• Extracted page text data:
--*--
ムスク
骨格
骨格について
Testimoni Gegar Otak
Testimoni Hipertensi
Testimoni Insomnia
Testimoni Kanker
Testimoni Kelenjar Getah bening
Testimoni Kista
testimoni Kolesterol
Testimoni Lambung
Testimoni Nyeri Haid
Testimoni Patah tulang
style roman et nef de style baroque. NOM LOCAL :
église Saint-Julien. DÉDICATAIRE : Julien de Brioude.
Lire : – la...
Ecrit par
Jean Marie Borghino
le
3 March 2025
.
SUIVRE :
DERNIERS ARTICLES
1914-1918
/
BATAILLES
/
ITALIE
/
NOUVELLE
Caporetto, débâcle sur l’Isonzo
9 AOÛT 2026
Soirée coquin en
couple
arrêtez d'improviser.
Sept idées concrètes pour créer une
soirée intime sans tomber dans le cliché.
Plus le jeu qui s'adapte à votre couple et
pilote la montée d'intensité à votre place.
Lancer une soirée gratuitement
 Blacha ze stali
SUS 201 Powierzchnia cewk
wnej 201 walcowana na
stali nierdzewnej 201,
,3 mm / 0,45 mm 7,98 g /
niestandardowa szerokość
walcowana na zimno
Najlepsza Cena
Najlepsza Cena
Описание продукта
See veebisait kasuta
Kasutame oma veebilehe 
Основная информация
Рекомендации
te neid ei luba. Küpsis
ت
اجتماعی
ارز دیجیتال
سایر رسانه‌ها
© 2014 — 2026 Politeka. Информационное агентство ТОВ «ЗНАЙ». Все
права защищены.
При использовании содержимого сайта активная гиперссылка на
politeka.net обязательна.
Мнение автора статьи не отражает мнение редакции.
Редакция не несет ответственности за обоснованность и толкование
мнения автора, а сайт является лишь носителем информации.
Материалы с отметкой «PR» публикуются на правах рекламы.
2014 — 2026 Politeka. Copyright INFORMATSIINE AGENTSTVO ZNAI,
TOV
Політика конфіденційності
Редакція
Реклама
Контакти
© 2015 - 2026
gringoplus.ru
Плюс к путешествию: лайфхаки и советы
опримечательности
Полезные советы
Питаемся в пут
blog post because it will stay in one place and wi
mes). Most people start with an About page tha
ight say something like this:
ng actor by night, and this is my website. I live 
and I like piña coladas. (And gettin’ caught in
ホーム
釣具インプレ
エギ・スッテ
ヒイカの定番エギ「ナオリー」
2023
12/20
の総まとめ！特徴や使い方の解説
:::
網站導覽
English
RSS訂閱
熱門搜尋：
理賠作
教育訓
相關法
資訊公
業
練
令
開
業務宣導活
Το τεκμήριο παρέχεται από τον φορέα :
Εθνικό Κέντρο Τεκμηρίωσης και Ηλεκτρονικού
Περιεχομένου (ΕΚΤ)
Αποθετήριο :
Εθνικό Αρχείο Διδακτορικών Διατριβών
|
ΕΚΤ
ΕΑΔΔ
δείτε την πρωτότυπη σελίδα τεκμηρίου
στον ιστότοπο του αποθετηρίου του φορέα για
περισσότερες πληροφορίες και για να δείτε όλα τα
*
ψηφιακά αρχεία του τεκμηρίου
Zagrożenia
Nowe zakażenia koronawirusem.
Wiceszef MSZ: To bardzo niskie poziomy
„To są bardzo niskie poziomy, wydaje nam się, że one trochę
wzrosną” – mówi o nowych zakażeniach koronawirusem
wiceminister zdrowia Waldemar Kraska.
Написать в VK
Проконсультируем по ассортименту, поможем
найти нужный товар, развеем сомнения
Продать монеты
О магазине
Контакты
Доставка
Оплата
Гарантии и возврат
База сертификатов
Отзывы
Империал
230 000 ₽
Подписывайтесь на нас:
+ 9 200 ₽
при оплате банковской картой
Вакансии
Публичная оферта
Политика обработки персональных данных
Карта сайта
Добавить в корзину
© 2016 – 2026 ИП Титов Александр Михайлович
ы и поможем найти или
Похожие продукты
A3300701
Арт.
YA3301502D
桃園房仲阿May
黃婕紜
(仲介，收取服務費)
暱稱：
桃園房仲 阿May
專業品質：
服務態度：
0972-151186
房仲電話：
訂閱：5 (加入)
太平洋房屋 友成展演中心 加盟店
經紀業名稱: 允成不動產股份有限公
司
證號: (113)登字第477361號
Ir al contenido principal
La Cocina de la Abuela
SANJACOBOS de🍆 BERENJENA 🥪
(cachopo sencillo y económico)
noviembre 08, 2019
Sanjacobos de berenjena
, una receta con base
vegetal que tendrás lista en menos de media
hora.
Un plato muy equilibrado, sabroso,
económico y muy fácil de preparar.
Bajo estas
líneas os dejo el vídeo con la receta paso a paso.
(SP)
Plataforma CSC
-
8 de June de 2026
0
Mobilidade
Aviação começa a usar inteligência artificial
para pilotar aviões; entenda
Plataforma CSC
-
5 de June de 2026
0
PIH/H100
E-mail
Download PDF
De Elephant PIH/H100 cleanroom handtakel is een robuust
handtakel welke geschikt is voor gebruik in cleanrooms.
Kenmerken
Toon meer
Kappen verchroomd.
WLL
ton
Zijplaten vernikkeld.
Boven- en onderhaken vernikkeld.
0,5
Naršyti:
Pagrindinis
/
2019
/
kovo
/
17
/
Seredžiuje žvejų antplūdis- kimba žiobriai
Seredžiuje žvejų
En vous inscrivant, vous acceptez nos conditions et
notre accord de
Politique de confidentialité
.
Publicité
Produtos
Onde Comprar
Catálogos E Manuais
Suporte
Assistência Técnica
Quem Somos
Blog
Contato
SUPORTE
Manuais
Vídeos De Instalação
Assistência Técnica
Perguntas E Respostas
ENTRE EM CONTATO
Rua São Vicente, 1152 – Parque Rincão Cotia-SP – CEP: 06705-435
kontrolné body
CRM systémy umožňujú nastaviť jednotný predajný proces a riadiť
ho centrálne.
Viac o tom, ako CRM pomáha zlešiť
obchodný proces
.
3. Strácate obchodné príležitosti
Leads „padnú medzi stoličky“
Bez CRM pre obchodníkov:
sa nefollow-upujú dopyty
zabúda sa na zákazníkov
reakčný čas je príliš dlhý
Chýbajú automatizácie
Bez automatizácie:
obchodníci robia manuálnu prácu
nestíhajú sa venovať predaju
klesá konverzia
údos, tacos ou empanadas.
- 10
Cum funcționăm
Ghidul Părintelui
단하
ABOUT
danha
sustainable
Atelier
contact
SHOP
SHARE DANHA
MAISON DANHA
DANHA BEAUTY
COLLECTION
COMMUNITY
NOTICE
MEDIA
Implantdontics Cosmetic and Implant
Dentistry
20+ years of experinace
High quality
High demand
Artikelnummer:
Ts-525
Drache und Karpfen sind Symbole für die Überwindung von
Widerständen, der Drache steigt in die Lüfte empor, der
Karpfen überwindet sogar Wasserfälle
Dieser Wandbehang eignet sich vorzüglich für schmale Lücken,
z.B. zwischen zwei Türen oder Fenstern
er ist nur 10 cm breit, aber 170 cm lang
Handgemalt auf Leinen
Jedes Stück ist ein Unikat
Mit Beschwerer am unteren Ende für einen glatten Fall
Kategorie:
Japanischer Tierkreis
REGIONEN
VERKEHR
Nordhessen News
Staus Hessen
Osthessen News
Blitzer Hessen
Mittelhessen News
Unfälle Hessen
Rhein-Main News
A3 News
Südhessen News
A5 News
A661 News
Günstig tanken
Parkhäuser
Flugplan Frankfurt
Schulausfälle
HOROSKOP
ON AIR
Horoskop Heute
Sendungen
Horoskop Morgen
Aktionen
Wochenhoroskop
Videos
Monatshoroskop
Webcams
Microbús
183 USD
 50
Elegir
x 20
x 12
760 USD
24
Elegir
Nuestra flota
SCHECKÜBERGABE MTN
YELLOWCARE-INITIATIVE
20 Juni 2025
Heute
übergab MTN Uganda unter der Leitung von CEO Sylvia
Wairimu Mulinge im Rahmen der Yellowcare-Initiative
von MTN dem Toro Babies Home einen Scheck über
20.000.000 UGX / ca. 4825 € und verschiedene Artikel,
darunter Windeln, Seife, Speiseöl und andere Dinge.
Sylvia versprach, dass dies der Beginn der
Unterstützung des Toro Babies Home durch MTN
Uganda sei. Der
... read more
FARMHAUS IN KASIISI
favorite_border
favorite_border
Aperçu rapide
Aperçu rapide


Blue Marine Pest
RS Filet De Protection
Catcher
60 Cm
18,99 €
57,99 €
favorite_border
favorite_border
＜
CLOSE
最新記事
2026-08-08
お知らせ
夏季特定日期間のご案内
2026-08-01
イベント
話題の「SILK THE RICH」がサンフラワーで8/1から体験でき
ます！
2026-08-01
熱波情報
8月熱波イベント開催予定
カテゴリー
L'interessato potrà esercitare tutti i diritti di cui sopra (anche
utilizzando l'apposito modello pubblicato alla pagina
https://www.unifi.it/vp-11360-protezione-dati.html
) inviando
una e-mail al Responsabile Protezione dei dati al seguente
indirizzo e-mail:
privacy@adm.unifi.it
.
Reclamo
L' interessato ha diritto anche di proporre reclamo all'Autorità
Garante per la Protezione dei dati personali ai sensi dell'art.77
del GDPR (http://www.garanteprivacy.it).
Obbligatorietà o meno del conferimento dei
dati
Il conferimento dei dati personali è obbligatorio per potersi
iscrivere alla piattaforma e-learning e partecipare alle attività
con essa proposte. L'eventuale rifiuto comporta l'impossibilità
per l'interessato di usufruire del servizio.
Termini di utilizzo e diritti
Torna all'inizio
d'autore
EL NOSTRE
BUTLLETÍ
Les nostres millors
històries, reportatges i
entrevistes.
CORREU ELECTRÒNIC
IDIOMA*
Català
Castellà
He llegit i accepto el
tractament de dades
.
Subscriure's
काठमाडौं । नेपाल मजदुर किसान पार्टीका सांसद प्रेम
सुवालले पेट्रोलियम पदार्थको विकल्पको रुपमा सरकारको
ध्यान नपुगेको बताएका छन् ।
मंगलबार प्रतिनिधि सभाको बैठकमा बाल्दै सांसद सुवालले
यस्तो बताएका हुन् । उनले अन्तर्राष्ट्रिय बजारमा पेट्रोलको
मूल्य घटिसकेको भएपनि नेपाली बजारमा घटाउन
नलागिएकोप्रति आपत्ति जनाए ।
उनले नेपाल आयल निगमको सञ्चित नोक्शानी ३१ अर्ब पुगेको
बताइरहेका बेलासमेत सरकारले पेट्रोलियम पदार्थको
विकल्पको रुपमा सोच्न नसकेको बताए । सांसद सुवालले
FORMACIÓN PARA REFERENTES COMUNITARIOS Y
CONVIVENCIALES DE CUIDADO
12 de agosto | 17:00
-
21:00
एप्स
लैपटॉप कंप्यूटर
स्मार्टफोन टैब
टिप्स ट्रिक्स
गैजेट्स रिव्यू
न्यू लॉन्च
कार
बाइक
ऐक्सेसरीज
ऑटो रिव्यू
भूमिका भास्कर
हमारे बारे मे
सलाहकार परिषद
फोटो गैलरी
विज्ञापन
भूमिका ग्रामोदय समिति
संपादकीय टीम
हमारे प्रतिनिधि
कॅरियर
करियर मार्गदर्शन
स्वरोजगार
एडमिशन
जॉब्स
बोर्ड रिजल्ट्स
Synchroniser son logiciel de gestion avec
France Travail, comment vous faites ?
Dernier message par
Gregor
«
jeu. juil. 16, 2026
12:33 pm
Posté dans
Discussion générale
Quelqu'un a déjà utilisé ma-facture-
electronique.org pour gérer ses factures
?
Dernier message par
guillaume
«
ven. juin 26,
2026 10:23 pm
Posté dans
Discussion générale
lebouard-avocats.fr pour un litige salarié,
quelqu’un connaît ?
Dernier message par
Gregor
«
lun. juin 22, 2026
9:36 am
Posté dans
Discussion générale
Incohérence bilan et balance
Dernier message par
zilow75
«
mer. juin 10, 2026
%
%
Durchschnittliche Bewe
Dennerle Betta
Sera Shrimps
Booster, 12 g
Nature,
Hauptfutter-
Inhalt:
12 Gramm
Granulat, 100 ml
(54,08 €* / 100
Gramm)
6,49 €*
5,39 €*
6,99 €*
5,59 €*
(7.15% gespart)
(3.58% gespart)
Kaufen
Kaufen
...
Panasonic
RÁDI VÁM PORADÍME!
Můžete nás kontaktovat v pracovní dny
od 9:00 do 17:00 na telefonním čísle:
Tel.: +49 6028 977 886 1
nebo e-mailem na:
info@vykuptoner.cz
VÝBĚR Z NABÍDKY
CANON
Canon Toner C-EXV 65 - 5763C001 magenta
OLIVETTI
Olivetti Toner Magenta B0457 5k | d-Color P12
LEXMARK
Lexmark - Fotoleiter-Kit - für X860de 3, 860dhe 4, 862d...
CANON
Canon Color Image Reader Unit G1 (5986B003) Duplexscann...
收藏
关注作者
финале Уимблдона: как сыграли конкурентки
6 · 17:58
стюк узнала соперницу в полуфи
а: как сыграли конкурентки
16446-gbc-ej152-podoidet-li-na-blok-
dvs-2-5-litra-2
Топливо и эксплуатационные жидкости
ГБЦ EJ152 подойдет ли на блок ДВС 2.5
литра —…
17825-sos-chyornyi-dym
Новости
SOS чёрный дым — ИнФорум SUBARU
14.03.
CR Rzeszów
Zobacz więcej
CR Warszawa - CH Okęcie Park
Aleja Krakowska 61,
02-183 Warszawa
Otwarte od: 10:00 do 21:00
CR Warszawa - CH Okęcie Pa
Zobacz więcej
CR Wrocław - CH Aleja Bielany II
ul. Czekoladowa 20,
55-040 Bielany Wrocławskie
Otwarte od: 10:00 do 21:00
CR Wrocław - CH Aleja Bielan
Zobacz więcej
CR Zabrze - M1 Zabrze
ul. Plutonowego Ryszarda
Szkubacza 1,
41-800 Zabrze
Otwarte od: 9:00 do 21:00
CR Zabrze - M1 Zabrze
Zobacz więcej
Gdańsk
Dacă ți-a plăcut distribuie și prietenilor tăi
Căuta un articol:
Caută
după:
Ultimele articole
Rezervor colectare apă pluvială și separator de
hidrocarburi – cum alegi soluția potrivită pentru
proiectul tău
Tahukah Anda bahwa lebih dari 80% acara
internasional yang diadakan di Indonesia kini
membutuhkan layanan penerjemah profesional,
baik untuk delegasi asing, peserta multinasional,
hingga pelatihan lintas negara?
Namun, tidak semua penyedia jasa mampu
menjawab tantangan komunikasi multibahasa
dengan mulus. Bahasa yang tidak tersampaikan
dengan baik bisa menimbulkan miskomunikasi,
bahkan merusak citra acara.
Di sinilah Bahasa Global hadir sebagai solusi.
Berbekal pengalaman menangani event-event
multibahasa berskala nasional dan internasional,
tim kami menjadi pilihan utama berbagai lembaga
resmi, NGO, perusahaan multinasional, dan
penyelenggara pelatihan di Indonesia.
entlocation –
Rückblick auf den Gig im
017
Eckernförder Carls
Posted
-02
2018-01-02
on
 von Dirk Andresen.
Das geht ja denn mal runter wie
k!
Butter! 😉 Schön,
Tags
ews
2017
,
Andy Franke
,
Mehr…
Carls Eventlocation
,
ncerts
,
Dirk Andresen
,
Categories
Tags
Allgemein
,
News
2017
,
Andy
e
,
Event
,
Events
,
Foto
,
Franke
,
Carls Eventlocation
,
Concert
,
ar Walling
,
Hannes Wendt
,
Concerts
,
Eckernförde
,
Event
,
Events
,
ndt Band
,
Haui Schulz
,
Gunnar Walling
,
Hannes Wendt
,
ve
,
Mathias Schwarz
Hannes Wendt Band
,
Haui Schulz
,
--*--
• Task details: Show every line above where "acara" is found.

• Output below:
Tahukah Anda bahwa lebih dari 80% acara
bahkan merusak citra acara.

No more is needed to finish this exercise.